DIŞ ÖDEMELER DENGESİ AÇIĞININ NEDENLERİ:
Dış ödeme açıklarını ortaya çıkaran nedenler üç ana grup çerçevesinde incelenebilmektedir. Bunlar: Yapısal nedenler, İktisadi dalgalanmalar ve arizi nedenlerdir.
Dış ödeme açıklarına neden olan yapısal nedenler; enflasyon ve döviz kurlarındaki değişmeler, kalkınma hızı ve diğer nedenlerden oluşmaktadır. Ekonominin büyümesinden kaynaklanan yapısal nedenlerden birisi enflasyon ve ona bağlı olarak ulusal paranın aşırı değerlenmesidir.
Öte yandan, bir ekonomide uygulanan harcama genişletici politikalar, ihraç mallarının iç talebini artırmakla birlikte yabancı mallara olan iç talebin genişlemesine de neden olur ki bu durumda dış açığa sebep olur.

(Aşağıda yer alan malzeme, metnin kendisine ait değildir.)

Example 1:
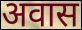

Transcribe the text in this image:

अवास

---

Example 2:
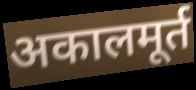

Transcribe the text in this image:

अकालमूर्त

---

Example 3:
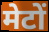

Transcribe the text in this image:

मेटों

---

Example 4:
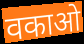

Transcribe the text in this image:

वकाओ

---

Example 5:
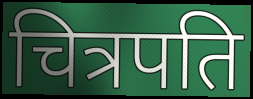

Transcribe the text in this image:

चित्रपति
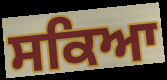
ਸਕਿਆ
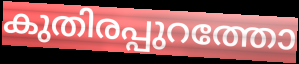
കുതിരപ്പുറത്തോ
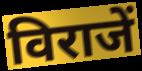
विराजें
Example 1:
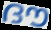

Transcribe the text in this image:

ദൗ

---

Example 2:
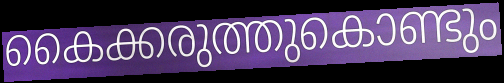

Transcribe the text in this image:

കൈക്കരുത്തുകൊണ്ടും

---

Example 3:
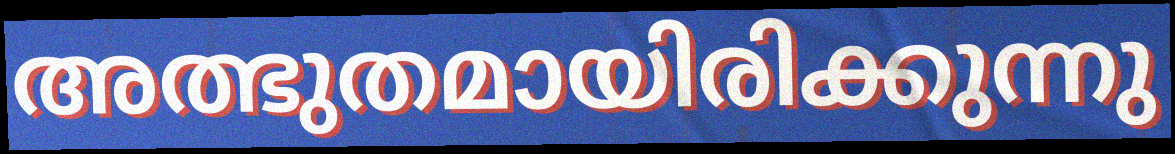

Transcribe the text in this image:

അത്ഭുതമായിരിക്കുന്നു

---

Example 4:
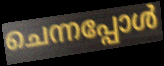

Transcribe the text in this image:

ചെന്നപ്പോൾ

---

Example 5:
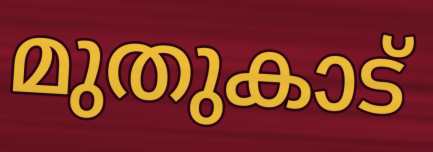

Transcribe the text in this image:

മുതുകാട്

Enflasyon sürecinde döviz kurlarının sabit tutulması, ulusal paranın aşırı değerlenmesi neden olur. Böyle bir durumda ise yabancı para cinsinden ihracatı pahalılaştırdığı için bir yandan ihracat gelirlerini azaltıcı etki yaparken, diğer yandan ithalatı ucuzlattığından ithal mallarının talebini artırır.
Ödemeler dengesi açık ve fazlaları döviz arz ve talebi üzerinde etkide bulunurken döviz kurunun belirlenmesinde önemli bir rol oynamaktadır. Bu nedenle ödemeler dengesi döviz piyasasının durumuna büyük ölçüde bağlıdır. Örneğin: Bir ülkenin ödemeler dengesinde açık olduğunda bunun giderilebilmesi için ülkenin dövize olan ihtiyacı artmaktadır. Dövize olan talep artışı döviz arzı sabit iken döviz kurunun yükselmesine yol açar. Döviz kurunun yükselmesi ise ithalatı kısıp ihracatı artırarak dış açığın kapanmasına yardımcı olabilir.

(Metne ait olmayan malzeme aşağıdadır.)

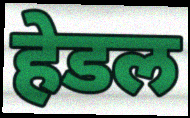
हेडल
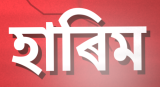
হাৰিম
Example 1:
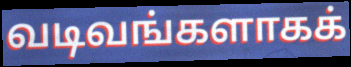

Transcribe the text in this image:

வடிவங்களாகக்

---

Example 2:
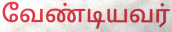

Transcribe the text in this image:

வேண்டியவர்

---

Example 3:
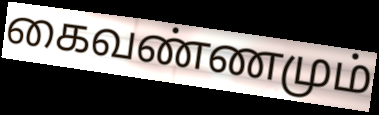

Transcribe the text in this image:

கைவண்ணமும்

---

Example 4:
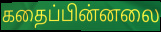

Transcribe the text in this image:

கதைப்பின்னலை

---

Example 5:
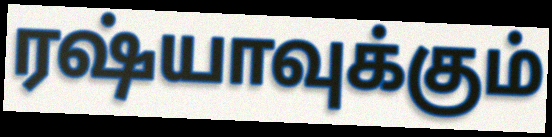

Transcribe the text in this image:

ரஷ்யாவுக்கும்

Yapısal nedenlerden biri de ülkelerin kalkınma hızıdır. Gelişmekte olan ülkelerde hızlı kalkınmanın sonucunda artan ithalatın finansmanı ihtiyaç duyulan dövizin sağlanamaması, bu ülkelerin kalkınmalarını önemli ölçüde engelleyebilmektedir. Çünkü ekonomik kalkınmanın gerçekleşebilmesi için başlangıçta önemli ölçüde dışarıdan sermaye malı ithalatı gerekmektedir.
Ayrıca ithalatın kısılması yatırım malları arzını daraltarak onların fiyatlarını yükseltiyorsa, bu ülkenin kalkınma temposu yavaşlayabilecektir.
Böyle bir durumda ise dış açıkların kapatılması ile kalkınma hedefleri arasında bir ikilem oluşabilmektedir. Ekonomik verimlilikteki değişmeler de önemli bir etkendir. Teknolojideki gerilik ve ekonomi yönetimindeki beceriksizlikler, uluslararası rekabeti güçleştirerek ihracat gelirlerinin düşmesine neden olur.
Teknolojik gelişme hızı yüksek ve üretim yönetiminde çağdaş yöntemleri uygulayan ülkeler ise, dış rekabet güçlerini yükselterek dış denge durumlarını olumlu yönde etkilemeyi başarabilirler.
Dış ödemeler dengesini bozan faktörlerden birisi de iktisadi dalgalanmalardır. Bunlar konjonktör dalgalanmalarıdır ve ülkenin dış denge durumları bakımından önemli sonuçlar doğurmaktadır. İktisadi dalgalanmaların genişleme aşamasında gelir ve harcamalar artıp fiyatlar yükseleceğinden ödemeler dengesi açık vermektedir.
Konjonktörün daralma aşamasında ise tersine bir gelişme görülmekte ve ödemeler dengesinde bir fazlalık oluşmaktadır. Eğer iktisadi dalgalanmalar boyunca dış açık ve fazlalar birbirine eşitleniyorsa denge durumu korunacaktır. Bir ülkenin dış dengesi, yabancı ülkelerdeki dalgalanmalardan da etkilenebilir.
Şöyle ki; karşı ülkenin genişleme sürecinde olması, onun ticaret ortağının dış denge durumunu olumlu, karşı ülkenin durgunluk veya gerileme içinde bulunması ise olumsuz yönde etkiler.